Advent's purple serves to remind us
of the hatred and injustice experienced:
by the Palestinian people,
by many of the Serbs in present-day Kosovo,
by many of the Catholics in Northern Ireland.

So let us color Advent purple for its somber, blues-like mood,
born from the injury, bruising, + pain, from the hatred + injustice
suffered by so many Celie's in our world.

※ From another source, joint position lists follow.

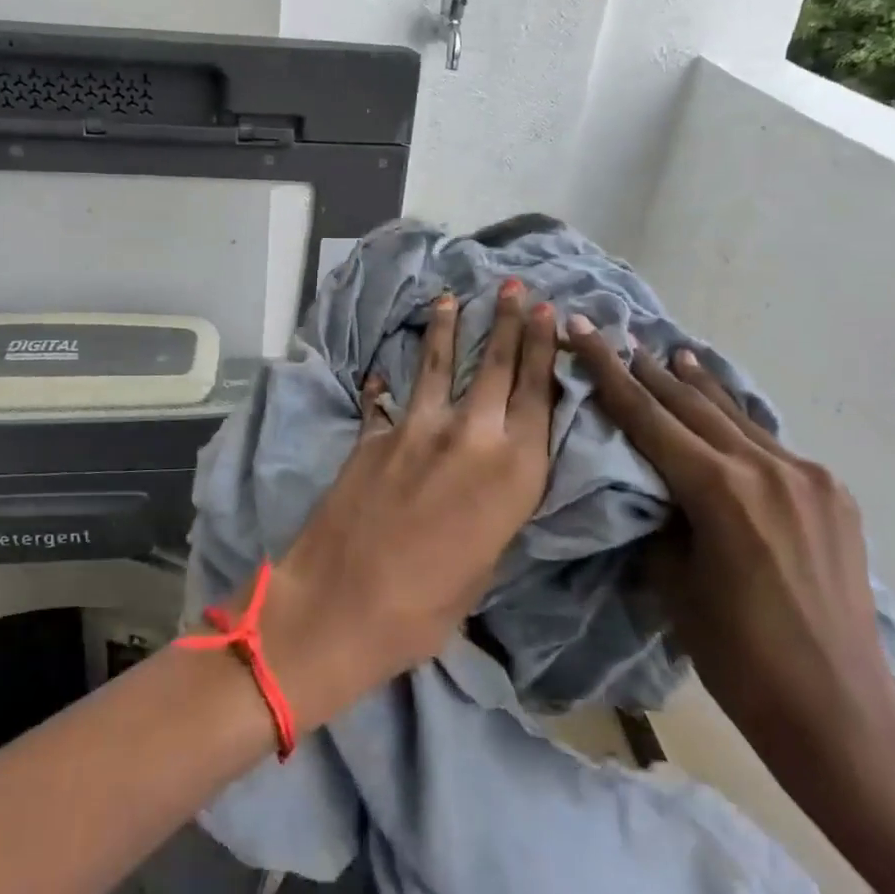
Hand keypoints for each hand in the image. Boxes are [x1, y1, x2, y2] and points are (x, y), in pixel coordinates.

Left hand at [260, 282, 557, 727]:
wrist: (344, 602)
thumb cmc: (429, 606)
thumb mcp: (487, 560)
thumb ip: (496, 506)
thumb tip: (491, 479)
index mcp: (515, 472)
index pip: (538, 394)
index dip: (544, 349)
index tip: (549, 313)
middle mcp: (472, 436)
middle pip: (496, 365)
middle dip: (508, 322)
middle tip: (514, 287)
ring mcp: (418, 427)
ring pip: (440, 364)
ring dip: (448, 328)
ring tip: (452, 297)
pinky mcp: (376, 432)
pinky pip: (387, 396)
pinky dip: (385, 381)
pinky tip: (381, 369)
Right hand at [567, 321, 894, 893]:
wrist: (843, 716)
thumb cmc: (739, 658)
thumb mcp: (674, 582)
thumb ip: (660, 518)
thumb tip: (655, 487)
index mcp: (719, 490)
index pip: (646, 415)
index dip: (606, 369)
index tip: (581, 328)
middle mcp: (765, 468)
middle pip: (689, 404)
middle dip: (646, 369)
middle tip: (615, 334)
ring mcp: (806, 477)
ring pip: (733, 416)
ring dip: (696, 386)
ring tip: (671, 353)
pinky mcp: (831, 494)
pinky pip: (767, 442)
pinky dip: (734, 420)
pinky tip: (724, 409)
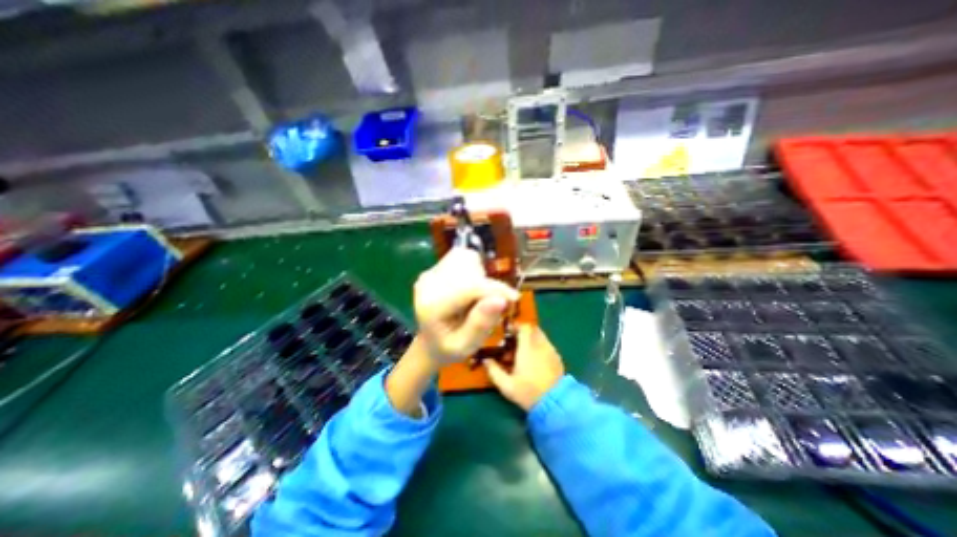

But, as recognized by Shug, purple is also a color of beauty + of hope,
a color of delightful surprises sprung on us by God
when we least expect them.
So let us also color Advent purple for its hope-filled mood, a
mood rooted in our faith that, in the fullness of God's time,
all injury, pain, hatred, + injustice will be vanquished.
For during Advent we affirm in faith that just as
Christ was born on earth one night long ago,
so too, a full measure of the peace and justice
and love that Christ came to bring
will also be born on earth someday.

Therefore, during Advent let us undertake to repent in sorrow.
For, under our stewardship, life on earth is filled with wrong,
and injury and injustice flourish.

But during Advent let us also undertake to be renewed by hope.
For just as amidst the sorrow and injustice of a past time
God took flesh and came to humankind in a surprising
and wonderfully purple kind of way—in the birth of Jesus—
so, too, amidst the sorrow and injustice of our present time
the Crucified yet Risen Christ will come again
to rule in our hearts and to set in motion through us
the coming to earth of a full and perfect peace.

Thus, Advent looks backward to a former time
when, amidst the tragedy of Israel's history,
it was able to express hope for a God-sent Deliverer, a Messiah.

And Advent looks forward to a future time
in which the promise of peace and the potential for justice that were
inherent in the life of Christ will at last be fulfilled on earth.

Expectant waiting for Christ to come anew into our hearts
is the thing that's central to the Advent Season—
as the lectionary makes clear when it assigns the 13th Chapter 
of Mark as the Gospel Lesson for this First Sunday of Advent.

The Gospel of Mark describes Jesus' ministry in 1st‑century Palestine 
as just a sample of what God's reign will be like on a larger scale,
in the fullness of time, when the Risen Christ comes again.

Mark understands Jesus' ministry in first‑century Palestine to have
embodied in microcosm the qualities of peace and justice and love
that are to be realized in macrocosm—that is, throughout the
world—in the fullness of time.

For Mark, the resurrection of Jesus prefigures this longed-for age
and anchors our hope for its coming.
And for Mark, the resurrection of Jesus is the sure and certain
sign that God has the power and the will to overcome even
the worst injury and injustice humankind is able to inflict,
the sure + certain sign that God's reign of peace + justice and love will indeed 
come on earth as it is in heaven. 

Through the ministry of Jesus we know
that the groundwork for the reign of God has been laid.
Through the resurrection of Jesus we know 
that the requisite power for the reign of God exists.
Now only the consummation remains. 

Humankind has been given no clue
as to the time of that consummation.
Yet amidst the sorrows of our age,
we await its coming with hope.

So color Advent purple, 
the color of sorrow!

And color Advent purple,
the color of hope!

 

Let us pray:

O God, as Shug said, You are always making delightful surprises
and springing them on us when we least expect.

During these days of Advent, surprise us again
with fresh bursts of purple in our fields,
new signs of hope in our world.

Amidst the sorrow, pain, and injustice of our age,
may the Crucified yet Risen Christ come anew
to rule in our hearts and, through us, to set in motion
the coming of a full and perfect peace on earth.  Amen.